What is being asked:
Can you transcribe the data exactly? Leave the pictures out.
Segment Start: Records for the exercise
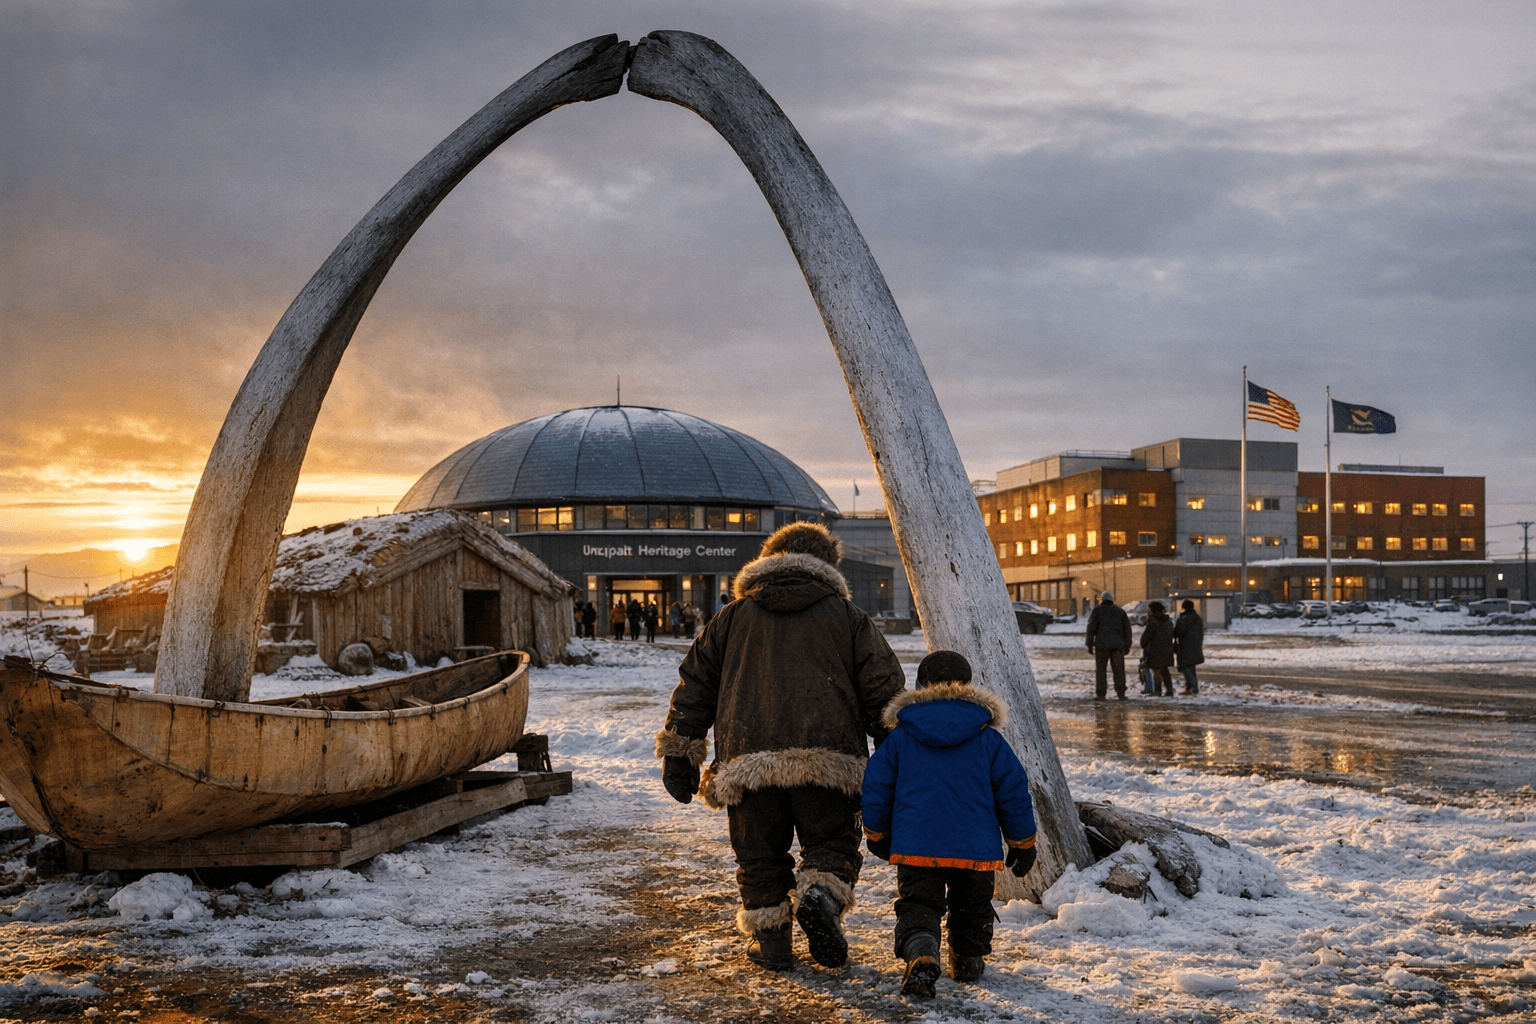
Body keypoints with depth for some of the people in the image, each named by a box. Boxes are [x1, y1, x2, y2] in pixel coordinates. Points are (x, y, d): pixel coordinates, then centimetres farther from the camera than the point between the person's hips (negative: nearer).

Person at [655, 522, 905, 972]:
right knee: (832, 844, 11)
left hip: (748, 762, 1)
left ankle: (768, 936, 10)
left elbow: (695, 685, 16)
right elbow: (884, 691, 8)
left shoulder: (733, 617, 18)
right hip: (828, 761, -1)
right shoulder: (849, 617, 13)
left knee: (760, 854, 14)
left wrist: (678, 753, 20)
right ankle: (821, 895, -16)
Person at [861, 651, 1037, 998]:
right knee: (971, 906, 22)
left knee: (917, 907, 0)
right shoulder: (988, 738, 2)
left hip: (915, 847, -1)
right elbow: (1013, 791, 3)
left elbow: (876, 787, 6)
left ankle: (921, 955, -25)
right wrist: (1022, 842, 14)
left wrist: (877, 834, 21)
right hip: (976, 848, 1)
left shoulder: (899, 736, 2)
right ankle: (968, 961, 30)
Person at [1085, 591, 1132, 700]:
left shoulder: (1097, 610, 4)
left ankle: (1101, 694, 0)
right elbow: (1127, 630, 11)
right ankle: (1121, 693, 1)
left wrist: (1090, 645, 0)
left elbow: (1091, 628, -2)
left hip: (1101, 645, -2)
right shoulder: (1120, 611, 14)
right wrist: (1127, 646, 14)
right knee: (1119, 670, 5)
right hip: (1118, 645, 2)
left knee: (1100, 670, 2)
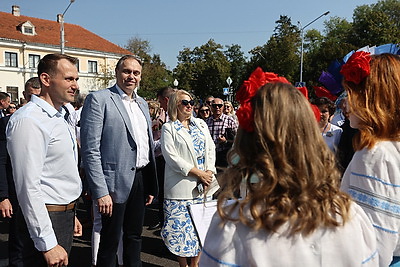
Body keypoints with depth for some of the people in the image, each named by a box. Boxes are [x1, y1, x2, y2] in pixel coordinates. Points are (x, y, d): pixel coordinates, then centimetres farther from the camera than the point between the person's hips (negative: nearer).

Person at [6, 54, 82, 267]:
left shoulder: (58, 118, 12)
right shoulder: (28, 120, -19)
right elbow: (28, 188, -23)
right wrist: (48, 244, -22)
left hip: (64, 216, 9)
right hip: (45, 219, -9)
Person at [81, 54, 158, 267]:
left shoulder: (142, 104, 14)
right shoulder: (98, 99, -8)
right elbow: (90, 150, -14)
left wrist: (151, 186, 14)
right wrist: (100, 192, -19)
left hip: (141, 178, 7)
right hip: (116, 182, -6)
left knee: (134, 236, 18)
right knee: (110, 241, 6)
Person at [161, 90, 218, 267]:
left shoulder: (201, 124, 14)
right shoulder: (168, 128, -1)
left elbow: (210, 150, 11)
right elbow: (172, 157, -11)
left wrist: (209, 172, -5)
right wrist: (198, 173, -14)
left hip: (203, 186, 4)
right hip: (180, 187, -4)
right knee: (180, 226, 1)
Segment End: Records for the exercise
Response:
Body keypoints with depth for some of the people in the image, each named by a box. Boxes are [x1, y1, x2, y2] in pixel coordinates. Points are (x, y, d): pixel coordinates, then centimetres farther from the camera than the point between the person's hips (negative: nearer).

Person at [655, 522, 905, 972]:
right knee: (832, 844, 11)
left hip: (748, 762, 1)
left ankle: (768, 936, 10)
left elbow: (695, 685, 16)
right elbow: (884, 691, 8)
left shoulder: (733, 617, 18)
right hip: (828, 761, -1)
right shoulder: (849, 617, 13)
left knee: (760, 854, 14)
left wrist: (678, 753, 20)
right ankle: (821, 895, -16)
Person at [861, 651, 1037, 998]:
right knee: (971, 906, 22)
left knee: (917, 907, 0)
right shoulder: (988, 738, 2)
left hip: (915, 847, -1)
right elbow: (1013, 791, 3)
left elbow: (876, 787, 6)
left ankle: (921, 955, -25)
right wrist: (1022, 842, 14)
left wrist: (877, 834, 21)
right hip: (976, 848, 1)
left shoulder: (899, 736, 2)
right ankle: (968, 961, 30)
Person at [1085, 591, 1132, 700]:
left shoulder: (1097, 610, 4)
left ankle: (1101, 694, 0)
right elbow: (1127, 630, 11)
right ankle: (1121, 693, 1)
left wrist: (1090, 645, 0)
left elbow: (1091, 628, -2)
left hip: (1101, 645, -2)
right shoulder: (1120, 611, 14)
right wrist: (1127, 646, 14)
right knee: (1119, 670, 5)
right hip: (1118, 645, 2)
left knee: (1100, 670, 2)
Body keypoints with depth for some of the people in the image, each named by a box. Boxes are [x1, y1, x2, y2] in pixel coordinates. Points are (x, y, d): pixel coordinates, then centimetres farther from the camera than the point between the person's hips (negative: nearer).

Person at [6, 54, 82, 267]:
left shoulder: (58, 118, 12)
right shoulder: (28, 120, -19)
right elbow: (28, 188, -23)
right wrist: (48, 244, -22)
left hip: (64, 216, 9)
right hip: (45, 219, -9)
Person at [81, 54, 158, 267]:
left shoulder: (142, 104, 14)
right shoulder: (98, 99, -8)
right elbow: (90, 150, -14)
left wrist: (151, 186, 14)
right wrist: (100, 192, -19)
left hip: (141, 178, 7)
right hip: (116, 182, -6)
left knee: (134, 236, 18)
right knee: (110, 241, 6)
Person at [161, 90, 218, 267]:
left shoulder: (201, 124, 14)
right shoulder: (168, 128, -1)
left elbow: (210, 150, 11)
right elbow: (172, 157, -11)
left wrist: (209, 172, -5)
right wrist: (198, 173, -14)
left hip: (203, 186, 4)
right hip: (180, 187, -4)
right knee: (180, 226, 1)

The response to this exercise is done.